Somos testigos, quizás también sufridores, de la dureza amarga que para millones de personas significa el hecho básico de sobrevivir; sentimos el abatimiento que provoca la percepción de horizontes oscuros de futuro que se ciernen sobre nosotros.
También nos es conocido, en mayor o menor grado, el desvalimiento que la enfermedad conlleva cuando subrepticiamente invade nuestra vida, y fácilmente nos sentimos habitados por diversos temores que se despiertan en nosotros.
Vientos recios de diversas desconfianzas han multiplicado los sistemas de seguridad en nuestros días, y la sensación de navegar sobre aguas procelosas, de caminar sobre arenas movedizas, de múltiples inconsistencias, nos desazonan.
Los fracasos, los desamores, las soledades amargas, son también parte de esta mar de fondo que encrespa las olas sobre las que avanza la barquichuela de nuestra vida.
En medio de todo ello, de los temores que éstas y otras realidades nos puedan generar, ¡la palabra del Señor cobra tanta fuerza! “¿Por qué sois tan cobardes? ¿Aún no tenéis fe?”.
Una invitación clara y fuerte a seguir manteniendo vida la confianza en el Señor. Siempre. También cuando la vida se nos hace más difícil. Ciertamente la dificultad es el crisol de la fe.
¿Quién es éste?
Es el Señor Jesucristo, el Hijo de Dios, el que actúa con el mismo poder del Padre. El que aplaca y subyuga a nuestros enemigos. El que trae a nuestras vidas esta Buena Noticia. El que nos atrae a vivir su novedad, la que consiste en vivir para Él, que murió resucitó por nosotros (cf II Cor 5, 14-17)
Lo nuevo ha comenzado
Y esta novedad consiste en vivir con Él, como Él, para Él. Cada uno de nosotros hemos de descubrir qué urgencias deberemos incorporar a nuestro vivir y a nuestro actuar para ser expresión de la novedad del Señor Jesucristo en este momento presente de la historia. Permítanme presentarles tres realidades que puedan ser referencia y ayuda para que cada uno de nosotros encontremos las nuestras:
1. Ha comenzado a brillar en nuestro mundo la novedad de la luz del sentido. Se ha devaluado en estos tiempos modernos o posmodernos el interés por el sentido de nuestra existencia. El pragmatismo y la satisfacción de nuestras necesidades más básicas colman nuestros intereses y aspiraciones; y asfixian, en gran medida, nuestras búsquedas trascendentes. La novedad del Señor Jesucristo nos remite de forma constante al Misterio del Amor del Padre Dios para descubrir en Él la verdad de quiénes somos y cuál es nuestro destino: en el origen y en la meta de nuestro existir está su Amor.

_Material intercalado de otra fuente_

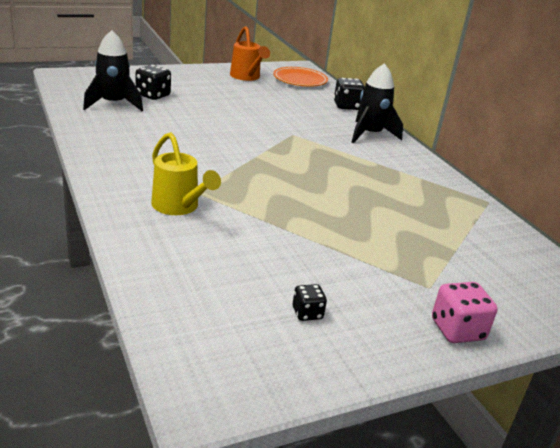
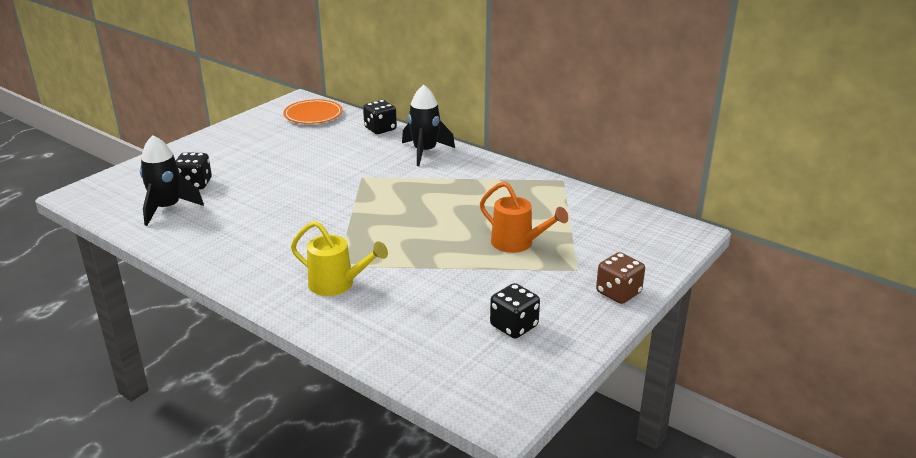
camera: 25 degrees left, 0 degrees up
(246, 77) = (261, 130): orange watering can -> orange watering can (517, 243)
(307, 313) = (514, 326): black dice -> black dice, size x1.67
(457, 330) = (618, 293): pink dice -> brown dice

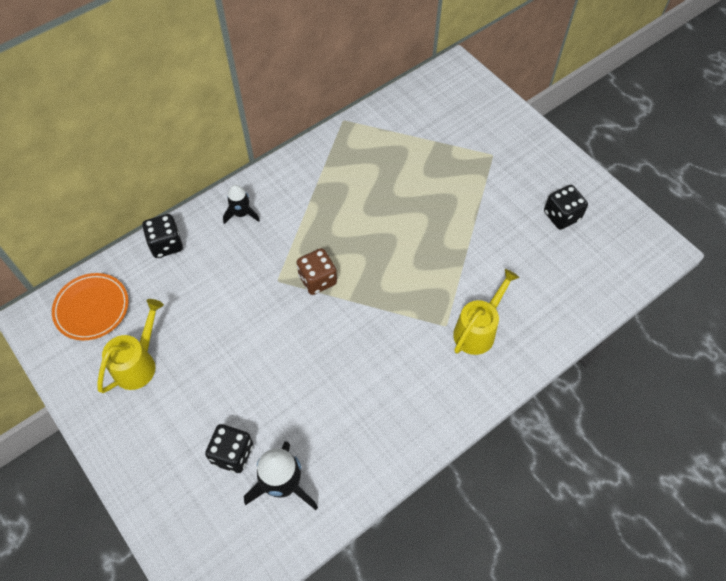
camera: 75 degrees left, 30 degrees up
(269, 138) = (138, 363): none -> yellow watering can
(425, 152) = (241, 214): black rocket -> black rocket, size x0.60
(517, 243) = (444, 182): orange watering can -> none
(618, 293) = (530, 139): brown dice -> brown dice (317, 280)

2. Ha comenzado a germinar en nuestra historia la novedad de la comunión fraterna universal; de la búsqueda y consecución de la justicia, la paz y la dignificación de todas las personas. Cada una de las páginas del Evangelio encierran la clave de lo que significa vivir y desarrollarnos como seres humanos. Algo tan sencillo y, a la vez, tan exigente, como pasar por el mundo haciendo el bien.
3. Ha comenzado la novedad de una alegría inexplicable, presente también cuando las lágrimas nos visitan. Jesucristo, el Señor, lo es porque la fuerza de su amor ha vencido todo el poder del mal y sus diversas manifestaciones. Los acontecimientos de su Pascua así lo atestiguan. Y por esto, la alegría y la esperanza, más allá de cualquier otra esperanza, ha acompañado siempre la vida de la gran familia de los creyentes cristianos. Hoy hemos de ser nosotros los exponentes de esta radiante realidad.
La Palabra proclamado hoy nos interpela: ¿Es viva y fuerte mi confianza en el poder de Dios? ¿Me siento seguro, envuelto y habitado por su Amor? ¿Estoy siendo reflejo de la bondad y de la alegría que encierra nuestra fe en el Señor?